Great book - take a look, might suit your needs with management.
For your needs I recommend Test Driven Development: By Example (Kent Beck). It is clearly-written, more practical than theoretical, and prescribes time-tested recipes to adopt an agile, test-driven approach.
I suggest that you start with what you agree on: Nightly Builds and Automated tests. Nightly builds is a no-brainer. For Automated tests I would start with:
Each commit with new functionality should have at least one automated test
Each commit that fixes a bug should have at least one automated test that fails without the fix and succeeds with the fix
If you do this, you will start to gain experience. With this experience it will be much easier to understand all the good advice that the literature has.
There is a lot of good books on good practises, but you have to figure out what works for your team.
Agile methods are not really methods...
There are more a spirit.
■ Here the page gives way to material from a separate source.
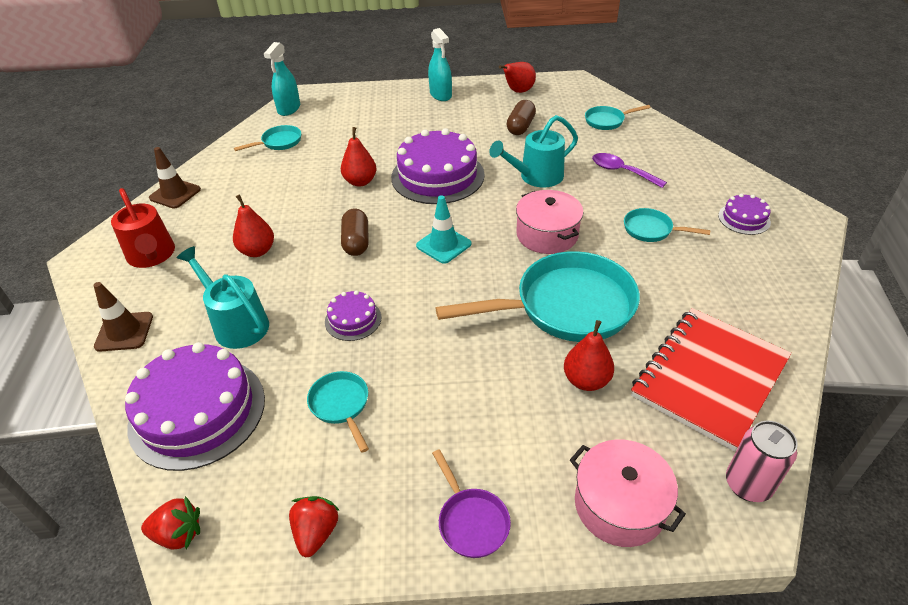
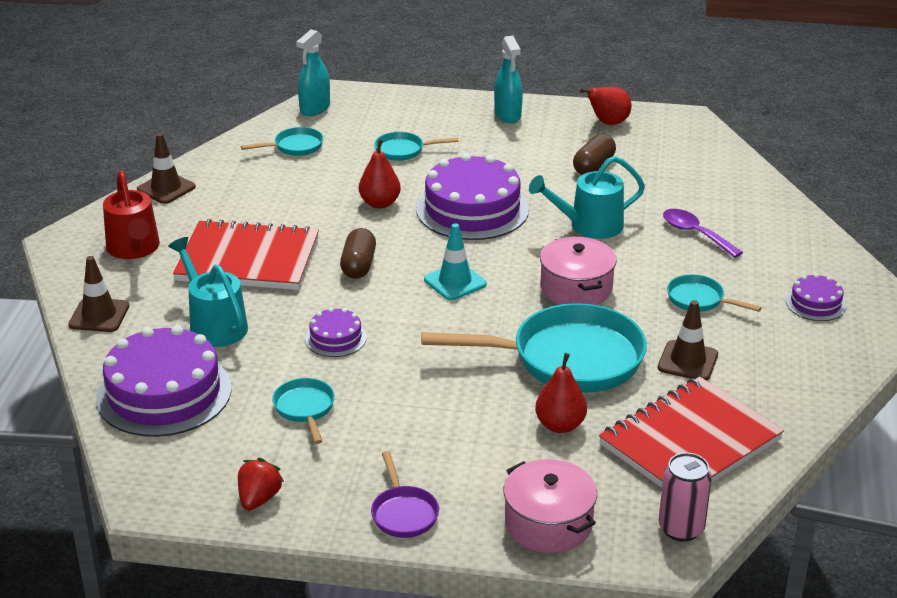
camera: 10 degrees right, 10 degrees down
(178, 534) = (135, 481): red strawberry -> none
(257, 251) = (248, 259): red pear -> red notebook
(607, 121) = (705, 173): turquoise pan -> turquoise pan (403, 150)
(668, 291) = (687, 361): none -> brown traffic cone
The main is a focus on :
communication
reactivity to changes
customers orientation
This can be achieved in lot of ways, and it's more important to find your way to do it. If you want an example of what this spirit can be, you can read the free 37signals' online book, Getting Real.
But there are some steps you can start with
They are no big rules you must enforce, but you can try the following and see how it goes with you team :
Quick stands up meetings. 5-15 minutes daily meeting where everybody stays up on his feet and explain what he has accomplished, what need to be done and what can prevent him from doing it. Keep it under 15 minutes, with the minimum number of people.
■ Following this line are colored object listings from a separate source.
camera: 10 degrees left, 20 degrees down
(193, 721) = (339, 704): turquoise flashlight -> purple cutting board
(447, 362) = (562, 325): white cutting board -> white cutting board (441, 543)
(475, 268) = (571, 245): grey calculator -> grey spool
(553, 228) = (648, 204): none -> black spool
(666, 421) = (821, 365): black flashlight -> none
Set simple goals for short term deadlines instead of big goals in weeks.
Build small team (3 persons) and divide the work between them. Put them in the same room and ensure they have at least half a day to work without ANY interruption.
Set many little regular review with your customer. Don't write specs. Sketch, design, prototype, show to the customer, fix/adapt/change then build. Then do it again.
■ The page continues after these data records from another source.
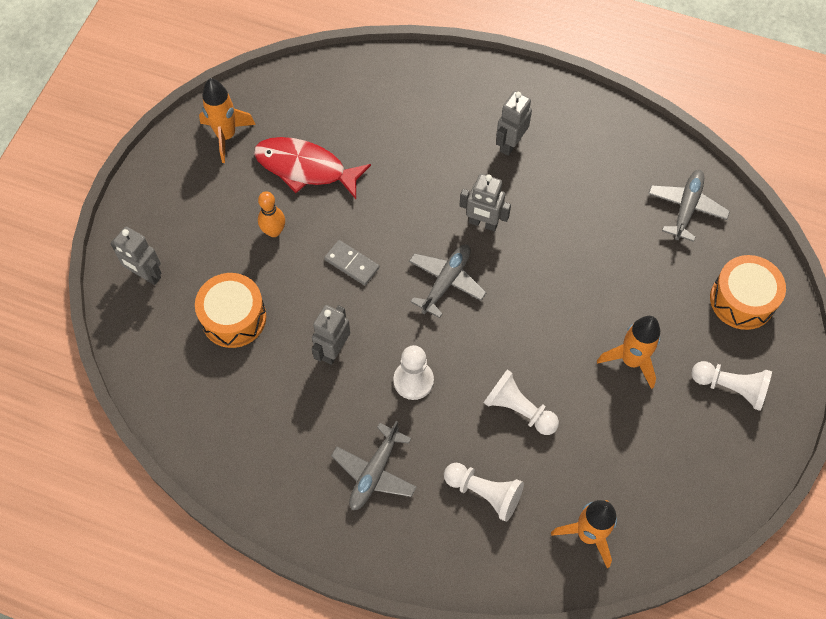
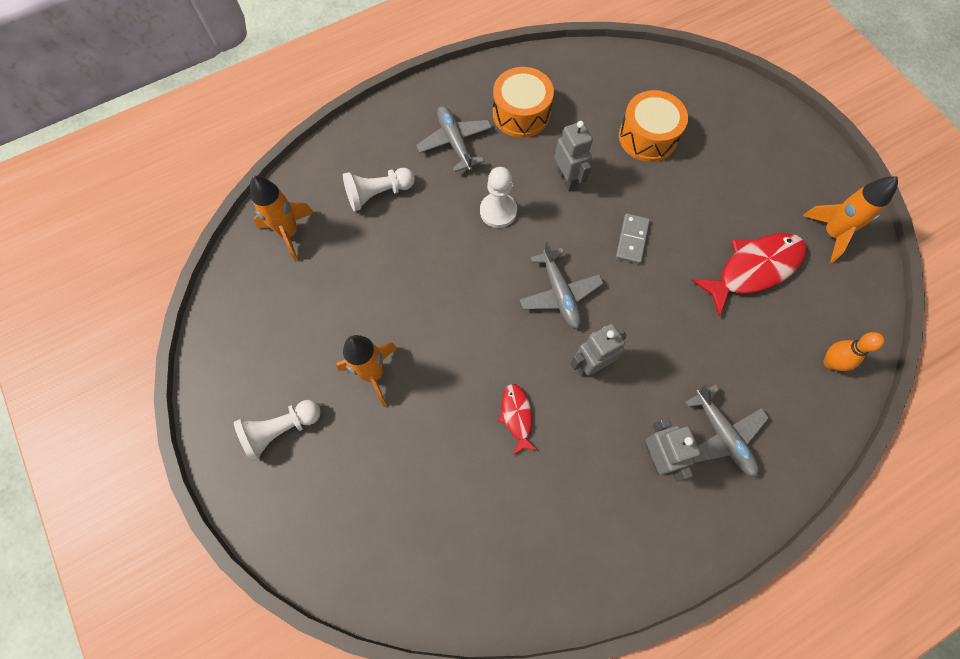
camera: 130 degrees right, 5 degrees up
(146, 275) = (729, 107): grey robot -> none
(274, 231) = (705, 207): orange bowling pin -> orange bowling pin (830, 362)
(351, 264) = (632, 239): grey domino -> grey domino turned 60 degrees counterclockwise
(518, 409) = (413, 261): white pawn -> none
(566, 243) = (517, 416): none -> red fish
(686, 208) = (461, 560): grey plane -> grey plane (722, 435)
(742, 300) = (335, 518): orange drum -> orange drum (521, 113)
Testing, versioning, bug tracking are tools, not methods. No one cares how you do it and with what software are long as you do it. They are not the issue.
It's not really a step-by-step book, but full of great advices and easy to digest: Practices of an Agile Developer. And if you want to have in house TDD training, I recommend netobjectives. I had their TDD course ones and it really opened my eyes.
Sadly, even the most clear and specific plan can turn out to be disputable.
I'll tell you what works. Starting TDD immediately. It has boundaries. It's relatively easy. You'll still have a million questions.
You are free to say, "But what about nightly builds?" "What about using the bug tracker?"
A lot of pondering can mean one of two things.
First, it can mean that someone is muddying the waters with "concerns" and "questions". Sometimes this is really displeasure at changing, voiced as "concerns". Sometimes this is really crushed egos ("I thought I was pretty sharp, now someone is saying I must have improvements imposed on me.")
Second, it can mean that this is dauntingly large. Consequently, don't look at this as "Many New Best Practices". Look at this as just a few incremental improvements. You're not changing yourselves fundamentally (well, that could happen, but don't start out with that as your plan.)
My experience is that you can only do one new thing at a time. Do TDD until it's boring. Then do something else. Often nightly builds become obvious after you have a robust test suite. Then when that's boring, do some other small, incremental process improvement.
One thing at a time. Baby steps. Avoid throwing out babies with bath-water. All you want is to be a little better next month than you are this month.
If there are concerns on adopting one small incremental improvement, find the root cause. Who's ego is bruised? Who's worried about change?
You can print him Scrum and XP from the Trenches by Henrik Kniberg, It's more focusing on agile development process that on TDD, but it's an easy and quick read.
Check out books by Marty Cagan.
my favorite is Planning Extreme Programming
EDIT: it provides a complete replacement for traditional project management geared towards an XP/Agile team
the danger is, adopting modern development methods and then strangling them with archaic project-management and administration practices!